Na prensa, dá-se a separação do óleo e formação da torta que sai com um teor de óleo entre 7% e 10%, denominada  torta gorda, a qual é misturada e moída junto com os resíduos que saem do filtro da degomagem e, também, do filtro do branqueamento.

O óleo extraído na prensa é denominado "óleo bruto" e contém impurezas que lhe dão um aspecto sujo. O produto comercial é o "óleo refinado" que precisa passar pelos processos de degomagem e clarificação.

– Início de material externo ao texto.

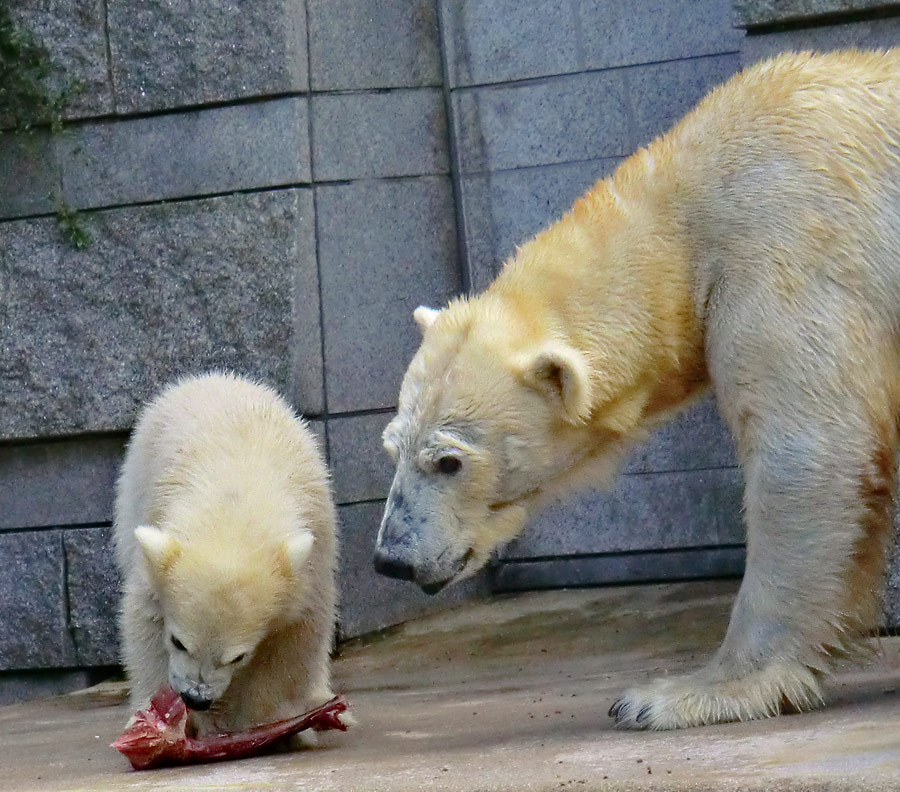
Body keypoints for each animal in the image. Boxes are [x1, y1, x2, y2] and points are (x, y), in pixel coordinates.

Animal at [376, 51, 900, 732]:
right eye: (392, 447)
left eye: (449, 461)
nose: (392, 558)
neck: (687, 209)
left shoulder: (794, 253)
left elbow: (810, 452)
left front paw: (678, 694)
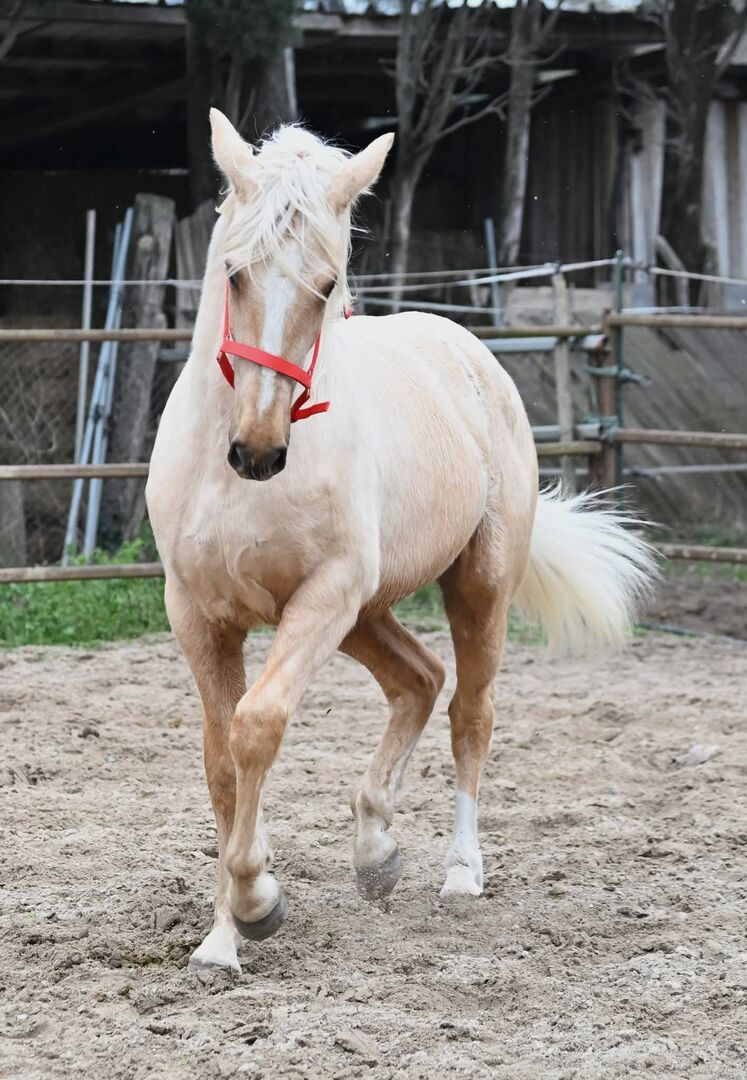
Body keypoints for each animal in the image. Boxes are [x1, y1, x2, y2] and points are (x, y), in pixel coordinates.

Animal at [146, 109, 655, 973]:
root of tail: (469, 350)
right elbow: (219, 763)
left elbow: (257, 726)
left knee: (468, 710)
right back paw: (374, 853)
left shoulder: (320, 596)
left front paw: (257, 902)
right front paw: (220, 941)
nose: (258, 450)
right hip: (366, 612)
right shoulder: (199, 614)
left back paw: (458, 872)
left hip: (468, 588)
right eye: (237, 275)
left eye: (326, 287)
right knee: (418, 679)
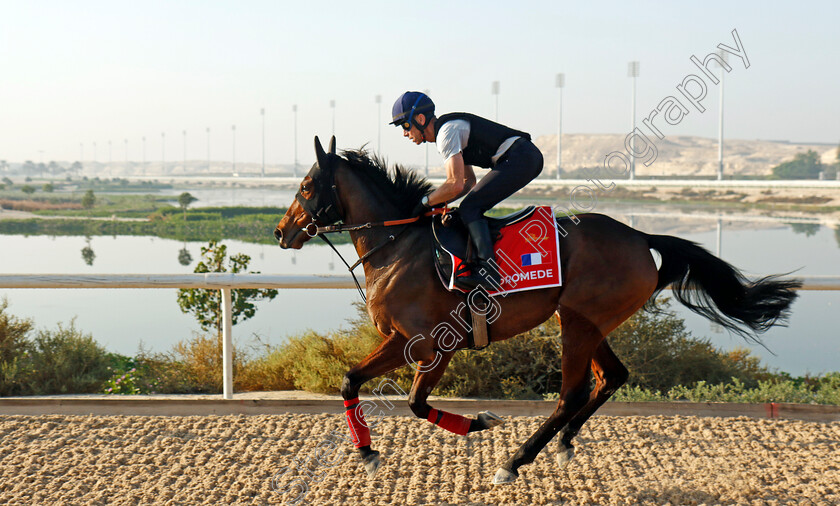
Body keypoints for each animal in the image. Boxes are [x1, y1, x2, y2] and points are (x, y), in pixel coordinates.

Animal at [274, 136, 800, 484]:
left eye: (306, 185)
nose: (281, 232)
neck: (398, 245)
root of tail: (639, 236)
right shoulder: (398, 340)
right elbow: (350, 381)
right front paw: (366, 453)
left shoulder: (433, 346)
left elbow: (417, 403)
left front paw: (480, 423)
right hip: (588, 321)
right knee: (613, 376)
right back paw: (565, 442)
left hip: (579, 322)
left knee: (571, 392)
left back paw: (515, 461)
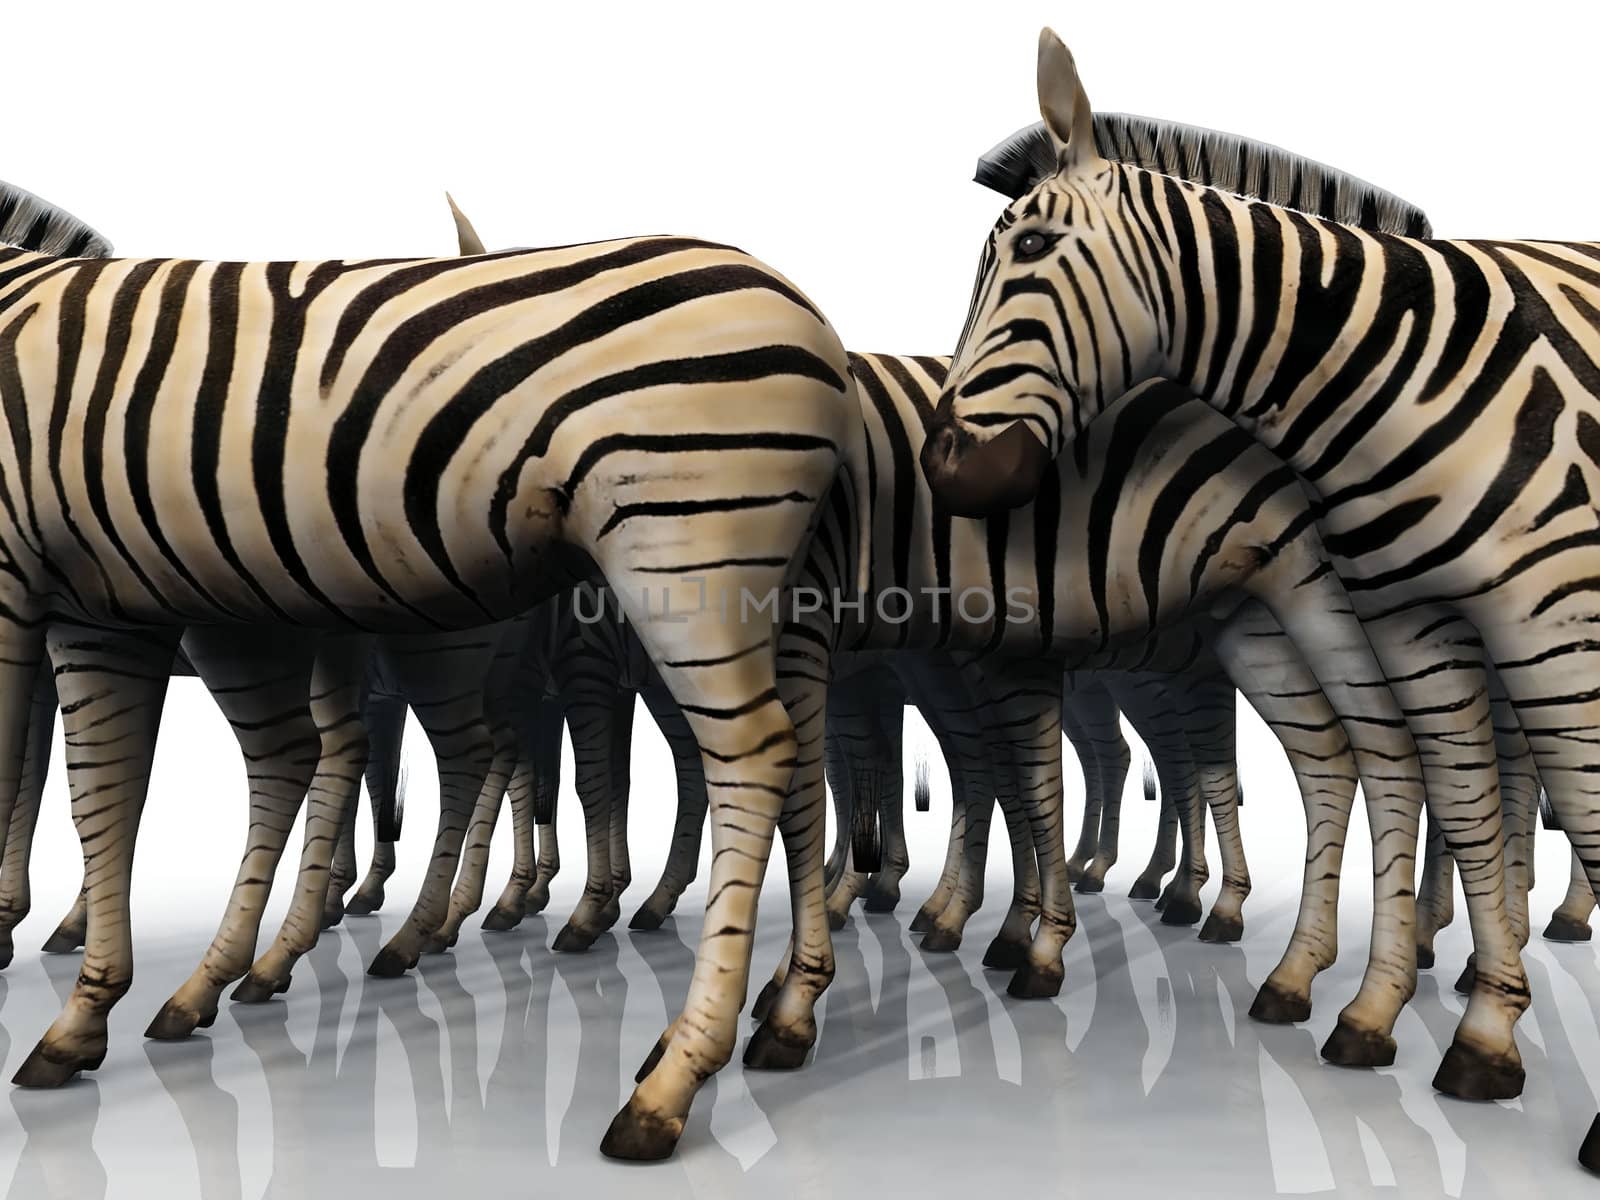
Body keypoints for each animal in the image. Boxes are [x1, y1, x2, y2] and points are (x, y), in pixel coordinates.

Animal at [0, 180, 876, 1164]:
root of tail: (818, 326)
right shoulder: (102, 608)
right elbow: (102, 794)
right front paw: (81, 1016)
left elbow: (32, 780)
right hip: (757, 587)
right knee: (785, 756)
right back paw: (782, 1012)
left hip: (680, 550)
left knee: (740, 756)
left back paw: (666, 1079)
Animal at [915, 25, 1600, 1139]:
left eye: (1031, 250)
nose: (949, 473)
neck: (1385, 376)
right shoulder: (1406, 623)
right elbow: (1449, 794)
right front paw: (1460, 1026)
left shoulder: (1542, 621)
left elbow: (1550, 793)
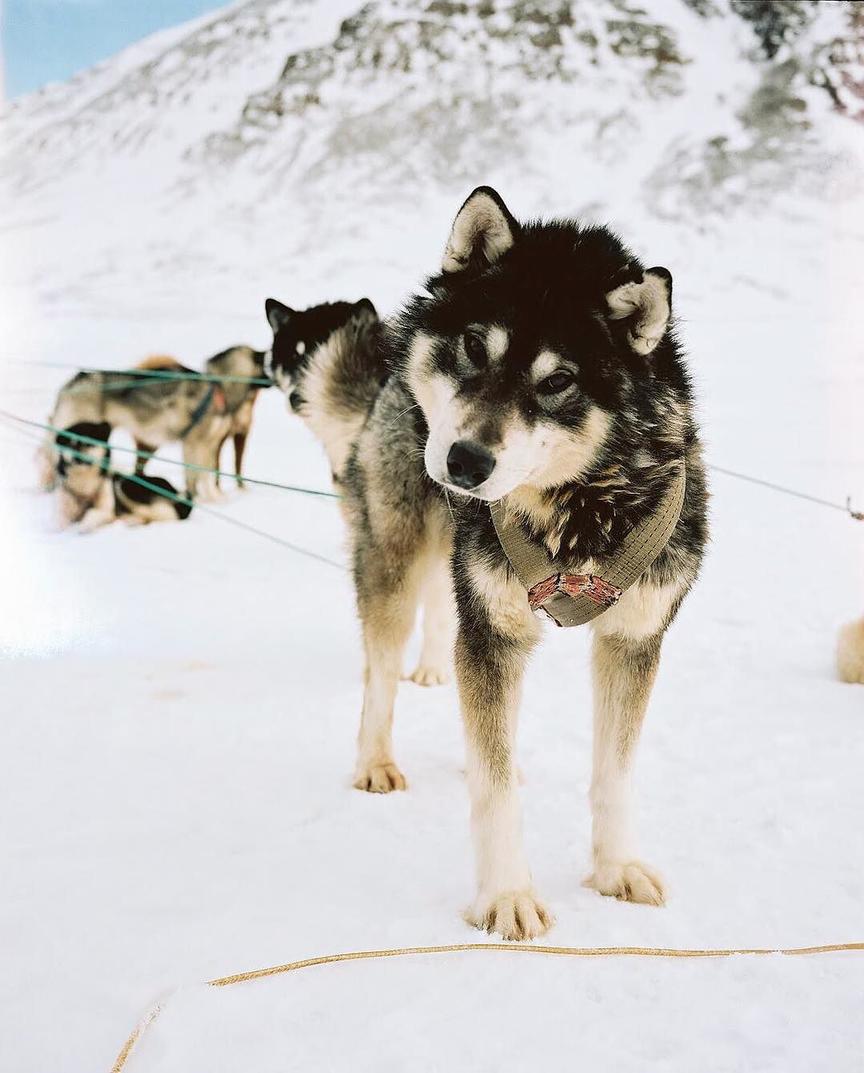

O processo de degomagem inicia-se com a adição de água quente na proporção de 2% do volume, com a finalidade de hidratar e coagular as gomas (fosfatídeos). A seguir, o óleo é enviado para um tanque com agitação e aquecimento onde ocorre a coagulação das gomas, as quais são separadas por filtragem.

A seguir, o óleo segue para o tanque clarificador, também chamado branqueador, dotado de aquecimento e sistema de vácuo. Nessa fase, o óleo sob vácuo é aquecido a 105ºC e misturado à terra clarificante, permanecendo nessa condição por 30 a 40 minutos. Após esse período o óleo é novamente filtrado, encerrando o processo de refino.